Lake Mendocino was largely dried up due to drought conditions in January. Photo by Bobby Cochran Photography courtesy of Russian River Flood Control, & Water Conservation Improvement District


California Gov. Gavin Newsom today declared a drought emergency for parched water systems along the Russian River watershed that serve hundreds of thousands of Californians in two counties.

The emergency declaration will give state agencies the power to relax some water quality requirements, allowing more water to be stored in reservoirs serving Mendocino and Sonoma counties.

Most of the state is suffering severe drought conditions due to low rainfall and snowpack, but state water officials said that the other regions aren’t hit hard enough yet to declare a statewide emergency.

Standing on the edge of Lake Mendocino, a rain-fed reservoir rimmed with a cracked crust of mud, Newsom said he is preparing statewide by issuing a separate order calling for a range of actions, including improved monitoring of groundwater pumping and identifying vulnerable rural water systems with tenuous water supplies.

“We’ve barely been out of those drought conditions (in recent years) and here we are, entering back into those drought conditions,” Newsom said.

California’s last drought began in 2012 and spanned five years.

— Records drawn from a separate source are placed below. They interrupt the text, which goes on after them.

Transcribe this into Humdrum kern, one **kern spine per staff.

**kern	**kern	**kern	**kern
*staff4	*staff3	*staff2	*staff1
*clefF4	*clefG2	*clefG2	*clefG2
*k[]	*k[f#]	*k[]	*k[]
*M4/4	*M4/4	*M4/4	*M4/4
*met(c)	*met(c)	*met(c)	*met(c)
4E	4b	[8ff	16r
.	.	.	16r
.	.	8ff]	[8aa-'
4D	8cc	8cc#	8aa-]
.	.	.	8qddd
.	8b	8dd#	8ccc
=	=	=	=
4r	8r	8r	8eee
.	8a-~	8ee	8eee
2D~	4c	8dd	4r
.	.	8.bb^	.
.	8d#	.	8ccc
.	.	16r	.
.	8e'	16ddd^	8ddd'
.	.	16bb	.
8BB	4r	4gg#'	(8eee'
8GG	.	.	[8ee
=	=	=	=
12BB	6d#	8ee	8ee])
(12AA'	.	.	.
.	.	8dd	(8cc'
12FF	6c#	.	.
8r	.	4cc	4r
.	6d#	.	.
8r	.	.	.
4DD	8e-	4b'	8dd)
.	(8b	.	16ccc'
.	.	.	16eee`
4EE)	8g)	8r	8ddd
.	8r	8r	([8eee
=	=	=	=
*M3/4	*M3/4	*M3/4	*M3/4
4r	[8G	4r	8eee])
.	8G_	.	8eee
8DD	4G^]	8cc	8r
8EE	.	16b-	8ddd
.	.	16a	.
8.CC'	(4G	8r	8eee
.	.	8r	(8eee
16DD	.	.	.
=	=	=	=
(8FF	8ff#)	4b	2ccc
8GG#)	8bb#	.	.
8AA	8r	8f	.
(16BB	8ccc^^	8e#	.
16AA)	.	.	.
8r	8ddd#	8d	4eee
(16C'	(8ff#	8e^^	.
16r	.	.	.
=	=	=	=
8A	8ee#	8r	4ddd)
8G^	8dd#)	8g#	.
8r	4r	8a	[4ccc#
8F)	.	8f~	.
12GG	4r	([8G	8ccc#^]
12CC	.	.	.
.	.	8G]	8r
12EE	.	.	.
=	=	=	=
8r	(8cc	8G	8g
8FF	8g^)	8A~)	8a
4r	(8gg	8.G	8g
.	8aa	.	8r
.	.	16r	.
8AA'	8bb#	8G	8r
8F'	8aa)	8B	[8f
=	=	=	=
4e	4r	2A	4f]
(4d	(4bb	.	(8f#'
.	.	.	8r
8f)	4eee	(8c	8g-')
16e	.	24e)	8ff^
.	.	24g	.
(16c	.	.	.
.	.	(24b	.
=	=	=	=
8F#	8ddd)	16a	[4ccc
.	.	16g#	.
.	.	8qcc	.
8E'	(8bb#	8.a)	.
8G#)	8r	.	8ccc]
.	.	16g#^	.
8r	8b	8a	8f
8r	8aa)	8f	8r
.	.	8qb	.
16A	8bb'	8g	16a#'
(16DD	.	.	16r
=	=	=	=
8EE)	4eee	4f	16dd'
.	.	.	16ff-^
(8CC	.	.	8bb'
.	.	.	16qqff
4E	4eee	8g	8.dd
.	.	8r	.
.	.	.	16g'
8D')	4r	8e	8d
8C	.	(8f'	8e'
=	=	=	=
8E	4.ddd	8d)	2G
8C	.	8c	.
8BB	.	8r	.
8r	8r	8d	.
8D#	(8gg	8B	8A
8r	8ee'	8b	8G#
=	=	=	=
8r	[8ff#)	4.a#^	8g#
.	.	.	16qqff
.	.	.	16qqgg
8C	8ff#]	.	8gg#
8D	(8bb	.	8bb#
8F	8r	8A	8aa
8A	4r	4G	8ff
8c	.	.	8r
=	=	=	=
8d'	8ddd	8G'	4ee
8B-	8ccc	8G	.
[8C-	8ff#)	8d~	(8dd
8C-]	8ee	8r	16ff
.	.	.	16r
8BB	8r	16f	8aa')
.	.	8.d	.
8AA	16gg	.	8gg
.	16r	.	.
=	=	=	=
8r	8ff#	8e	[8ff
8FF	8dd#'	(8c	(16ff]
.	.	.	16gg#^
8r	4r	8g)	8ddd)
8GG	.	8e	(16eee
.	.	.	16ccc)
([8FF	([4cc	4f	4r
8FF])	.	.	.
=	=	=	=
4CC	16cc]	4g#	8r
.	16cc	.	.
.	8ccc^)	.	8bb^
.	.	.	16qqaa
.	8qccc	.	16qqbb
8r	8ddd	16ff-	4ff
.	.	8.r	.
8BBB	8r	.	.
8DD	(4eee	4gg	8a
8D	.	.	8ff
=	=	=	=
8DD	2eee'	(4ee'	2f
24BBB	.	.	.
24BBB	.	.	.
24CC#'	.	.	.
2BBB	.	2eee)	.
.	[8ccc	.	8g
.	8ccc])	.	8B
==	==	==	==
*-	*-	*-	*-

Newsom’s new drought emergency declaration focuses specifically on the Russian River watershed, which spans Sonoma and Mendocino counties and has been hardest hit by the drought desiccating California. The region relies on rainfall, and is isolated from state and federal aqueducts.

It is also home to the endangered Coho salmon and the threatened Chinook salmon and Steelhead trout, which will be at risk if too much water is diverted from the river for farms and taps.

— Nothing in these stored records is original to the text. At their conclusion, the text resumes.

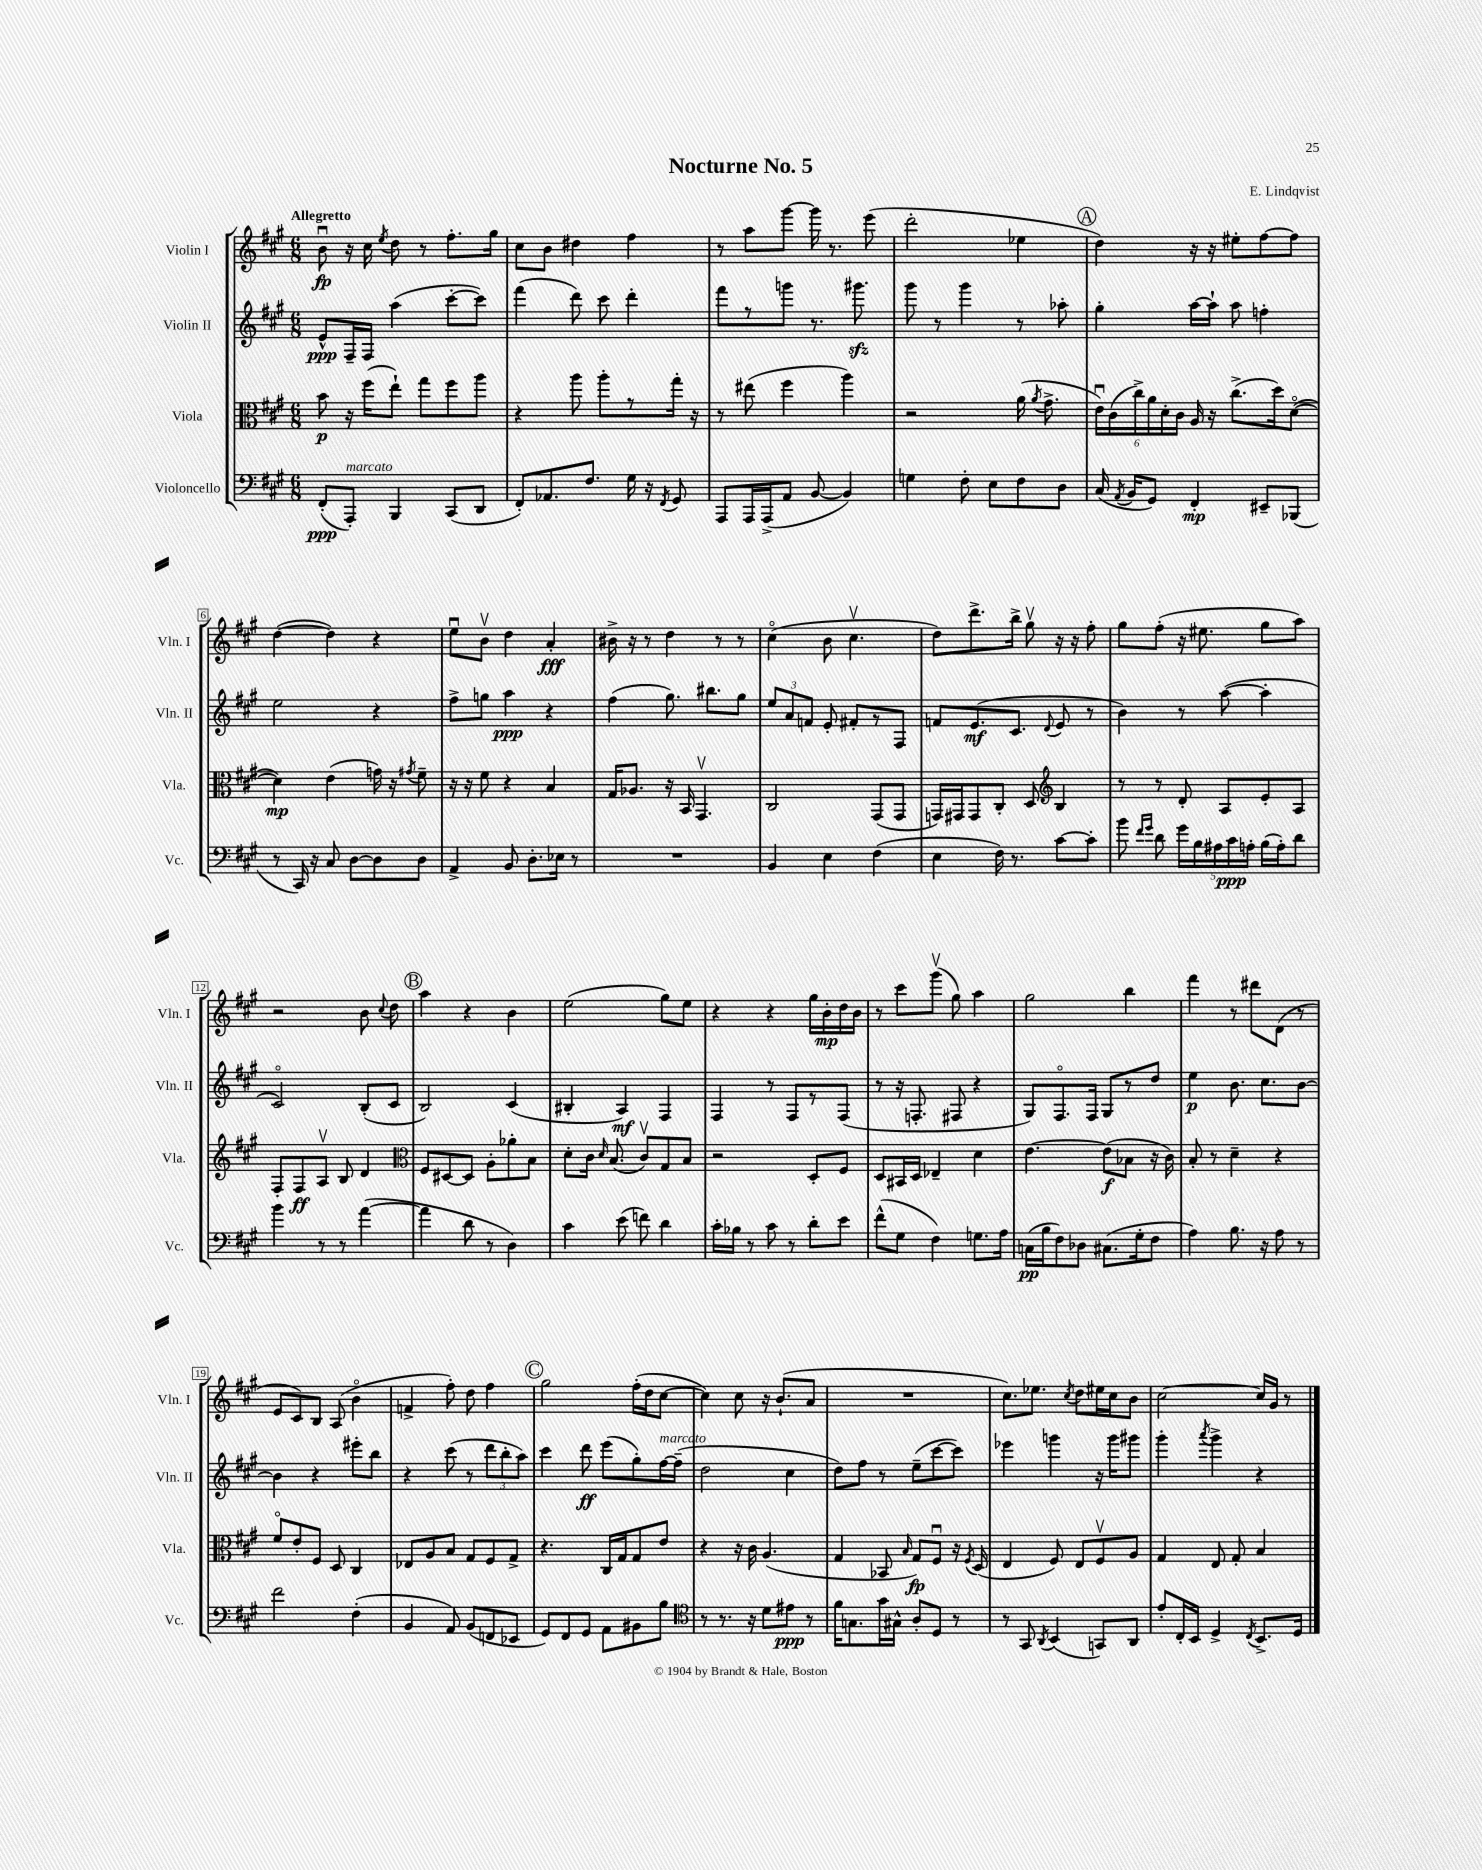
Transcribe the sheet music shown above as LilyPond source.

\header { title = "Nocturne No. 5" composer = "E. Lindqvist" }
<<
\new StaffGroup <<
\new Staff = "s0" \with { instrumentName = "Violin I" shortInstrumentName = "Vln. I" } {
    \clef treble \key a \major \numericTimeSignature \time 6/8 \tempo "Allegretto"
    \autoBeamOff b'8\downbow\fp r16 cis''16 \acciaccatura { e''8 } d''8 r8 fis''8.[-. gis''16] |
    cis''8[ b'8] dis''4 fis''4 |
    r8 a''8[ gis'''8]~ gis'''16 r8. e'''8( |
    d'''2-. ees''4 |
    \mark \markup { \circle "A" } d''4) r16 r16 eis''8[-. fis''8~ fis''8] |
    d''4~( d''4) r4 |
    e''8[\downbow b'8]\upbow d''4 a'4-.\fff |
    bis'16-> r16 r8 d''4 r8 r8 |
    cis''4\flageolet( b'8 cis''4.\upbow |
    d''8[) d'''8.-> b''16]-> gis''8\upbow r16 r16 fis''8-. |
    gis''8[ fis''8]-.( r16 eis''8. gis''8[ a''8]) |
    r2 b'8 \appoggiatura { cis''8 } d''8 |
    \mark \markup { \circle "B" } a''4 r4 b'4 |
    e''2( gis''8[) e''8] |
    r4 r4 gis''16[ b'16-.\mp d''16 b'16] |
    r8 cis'''8[ gis'''8]\upbow( gis''8) a''4 |
    gis''2 b''4 |
    fis'''4 r8 dis'''8[ d'8]( r8 |
    e'8[ cis'8) b8] a8( b'4\flageolet |
    f'4-> fis''8-.) d''8 fis''4 |
    \mark \markup { \circle "C" } gis''2 fis''16[-.( d''16 cis''8]~ |
    cis''4) cis''8 r16 b'8.[-!( a'8] |
    R2. |
    cis''8.[) ees''8.] \acciaccatura { cis''8 } d''8[ eis''16 cis''16 b'8] |
    cis''2~ cis''16[ gis'16] r8 \bar "|." |
}
\new Staff = "s1" \with { instrumentName = "Violin II" shortInstrumentName = "Vln. II" } {
    \clef treble \key a \major \numericTimeSignature \time 6/8
    \autoBeamOff e'8[-^\ppp fis16-- fis16] a''4( cis'''8[~-. cis'''8]) |
    fis'''4( d'''8) cis'''8 d'''4-. |
    fis'''8[ r8 g'''8] r8. gis'''8.\sfz |
    gis'''8 r8 gis'''4 r8 aes''8-. |
    \mark \markup { \circle "A" } gis''4-. a''16[~ a''16]-! a''8 f''4-. |
    e''2 r4 |
    fis''8[-> g''8] a''4\ppp r4 |
    fis''4( gis''8.) bis''8.[ gis''8] |
    \tuplet 3/2 { e''8[ a'8 f'8] } e'8-. fis'8[-. r8 fis8] |
    f'8[ e'8.\mf( cis'8.] \appoggiatura { d'8 } e'8 r8 |
    b'4) r8 a''8~( a''4-. |
    cis'2\flageolet) b8[-.( cis'8] |
    \mark \markup { \circle "B" } b2) cis'4( |
    bis4-. a4\mf) fis4 |
    fis4 r8 fis8[ r8 fis8]( |
    r8 r16 f8.-. fis8 r4 |
    gis8[) fis8.\flageolet fis16] gis8[ r8 d''8] |
    e''4\p b'8. cis''8.[ b'8]~ |
    b'4 r4 eis'''8[-. b''8] |
    r4 cis'''8( r8 \tuplet 3/2 { d'''8[ b''8-. a''8]) } |
    \mark \markup { \circle "C" } cis'''4 d'''8\ff e'''8[( gis''8-.) fis''16~^\markup { \italic "marcato" } fis''16]--( |
    d''2 cis''4 |
    d''8[) fis''8] r8 e''8[--( cis'''8~ cis'''8]) |
    ees'''4 g'''4 r16 g'''16[ gis'''8] |
    gis'''4-. \acciaccatura { a'''8 } gis'''4-> r4 \bar "|." |
}
\new Staff = "s2" \with { instrumentName = "Viola" shortInstrumentName = "Vla." } {
    \clef alto \key a \major \numericTimeSignature \time 6/8
    \autoBeamOff b'8\p r16 fis''16[( e''8]-!) gis''8[ fis''8 a''8] |
    r4 a''8 a''8[-. r8 gis''16]-. r16 |
    r8 eis''8( fis''4 a''4) |
    r2 a'16( \acciaccatura { a'8 } gis'8.-> |
    \mark \markup { \circle "A" } \tuplet 6/4 { e'16[\downbow) cis'16( cis''16->) a'16 d'16-. cis'16] } a16 r16 cis''8.[->( d''16) d'8]~\flageolet( |
    d'4\mp) e'4( g'16) r16 \acciaccatura { gis'8 } fis'8-- |
    r16 r16 fis'8 r4 b4 |
    gis16[ aes8.] r16 b,16 gis,4.\upbow |
    cis2 gis,8[( gis,8] |
    g,16[) gis,16 gis,8 cis8]-. d8 \clef treble b4 |
    r8 r8 d'8-. a8[ e'8-. a8] |
    fis8[-. fis8\ff a8]\upbow b8 d'4 |
    \mark \markup { \circle "B" } \clef alto fis8[ dis8~ dis8] a8[-. aes'8-. b8] |
    d'8[-. cis'16] \grace { d'16 } b8.( cis'8[\upbow) gis8 b8] |
    r2 d8[-. fis8] |
    d8[ bis,16 d16] ees4-- d'4 |
    e'4.~ e'8[\f( bes8] r16 cis'16) |
    b8-. r8 d'4-- r4 |
    fis'8[\flageolet e'8-. fis8] d8 cis4 |
    ees8[ a8 b8] gis8[ fis8 gis8]-> |
    \mark \markup { \circle "C" } r4. cis16[ gis16 gis8 e'8] |
    r4 r16 cis'16 a4.( |
    gis4 bes,8 \grace { b16 } gis8[\fp) fis8]\downbow r16 \acciaccatura { fis8 } d16( |
    e4 fis8) e8[ fis8\upbow a8] |
    gis4 e8 gis8-. b4 \bar "|." |
}
\new Staff = "s3" \with { instrumentName = "Violoncello" shortInstrumentName = "Vc." } {
    \clef bass \key a \major \numericTimeSignature \time 6/8
    \autoBeamOff fis,8[-.\ppp( a,,8]-.^\markup { \italic "marcato" }) b,,4 cis,8[( d,8] |
    fis,8[-.) aes,8. fis8.] gis16 r16 \acciaccatura { fis,8 } gis,8 |
    a,,8[ a,,16 a,,16->( a,8] b,8~ b,4) |
    g4 fis8-. e8[ fis8 d8] |
    \mark \markup { \circle "A" } cis16( \acciaccatura { a,8 } b,16[ gis,8]) fis,4-.\mp eis,8[-- bes,,8]( |
    r8 cis,16) r16 cis8 d8[~ d8 d8] |
    a,4-> b,8 d8.[-. ees16] r8 |
    R2. |
    b,4 e4 fis4( |
    e4 fis16) r8. cis'8[~ cis'8]-. |
    b'8 \grace { fis'16[ gis'16] } d'8 \tuplet 5/4 { gis'16[ b16 ais16 cis'16\ppp a16]-. } b16[( a16-.) d'8] |
    b'4 r8 r8 a'4~( |
    \mark \markup { \circle "B" } a'4 d'8 r8 d4) |
    cis'4 e'8( f'8) d'4 |
    cis'16[-. bes16] r8 cis'8 r8 d'8[-. e'8] |
    fis'8[-^( gis8] fis4) g8.[ a16] |
    c16[\pp( b16 fis8) des8] cis8.[( gis16-. fis8] |
    a4) b8. r16 a8 r8 |
    fis'2 fis4-.( |
    b,4 a,8) b,8[( f,8 ees,8] |
    \mark \markup { \circle "C" } gis,8[) fis,8 gis,8] a,8[ bis,8 b8] |
    \clef tenor r8 r8. r16 d'8[ eis'8]\ppp r8 |
    fis'16[ g8. gis'16 gis16]-^ a8[-. d8] r8 |
    r8 gis,8 \acciaccatura { a,8 } b,4( g,8[) a,8] |
    e'8[-. cis16-. b,16] d4-> \acciaccatura { cis8 } b,8.[-> d16] \bar "|." |
}
>>
>>
\layout { \context { \Score \override BarNumber.stencil = #(make-stencil-boxer 0.1 0.3 ly:text-interface::print) } }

The emergency order will allow state officials, if necessary, to restrict the amount diverted and speed up contracts for certain services, such as relocating fish stranded in drying puddles.

“It’s a fairly isolated watershed, and as a result, in the second dry year, is experiencing acute dry conditions that threaten not only the ability to provide water for communities for domestic use, but then also certain imperiled fish populations,” Natural Resources Secretary Wade Crowfoot said in an interview with CalMatters.

The drought emergency focuses specifically on the Russian River watershed, which spans Sonoma and Mendocino counties and has been hardest hit by the drought desiccating California.

Sonoma Water, a major provider in the region that serves 600,000 Sonoma and Marin County residents, has seen water levels in the region’s two major reservoirs reach historic lows. Lake Sonoma and Lake Mendocino have hit 62% and 43% capacity, respectively — lower than during the peak of the last drought when dry mud cracked around the puddle of Lake Mendocino’s remaining water.

Rainfall in the city of Ukiah has reached only 39% of average so far this year, beating dryness records set during the severe 1976-1977 drought. In Santa Rosa, precipitation has dipped to 38% of average.

Already, Sonoma Water has reduced flows out of the Coyote Valley Dam on Lake Mendocino to the lowest they can go, said Brad Sherwood, a Sonoma Water spokesperson.

“If we get no additional rainfall, and we can’t reduce diversions off the river, then there’s a true possibility that that reservoir will essentially dry up,” Sherwood said. “We project it will get to a level where we don’t even know if we’ll be able to get water out of it.”

While rain is expected for the weekend, experts say it’s unlikely to quench the parched conditions.

“We don’t anticipate this upcoming storm to be a typhoon deluge like it’s being reported,” Sherwood said. “It would take seven to 10 inches of rain to even make a mark, a dent in our water supply needs.”

Already, water providers in the Russian River watershed and others relying on its water have been sounding the alarm.

Mendocino County’s Board of Supervisors voted to declare a drought emergency on Tuesday. And the Redwood Valley County Water District that serves 1,200 residential and 200 agricultural customers just north of Ukiah has asked residents to use no more than 50 gallons per day per person, according to Ken Todd, vice president of the Redwood Valley County Water District’s board.

The district has also completely eliminated water for agricultural users, including Todd, a grapegrower. Once he taps out the reservoirs on his vineyards, he said, he’ll be out of water. “We won’t have enough water for irrigation this summer. So it’s definitely going to impact our crop,” he said.

Marin Water, which serves more than 191,000 people in Marin County, also receives about 25% of its water from reservoirs on the Russian River. On Tuesday, its board of directors voted to restrict certain uses of drinking water, including washing vehicles at home, power washing structures, and street cleaning. Golf courses will also be allowed to only water trees and greens starting on May 20th.

“We really want to make sure that we do everything that we can to preserve our water supply, because we’ll need it heading into the warmer months until we hit the rainy season,” said Jeanne Mariani-Belding, a spokesperson for Marin Water. “Hopefully, what will be a rainy season.”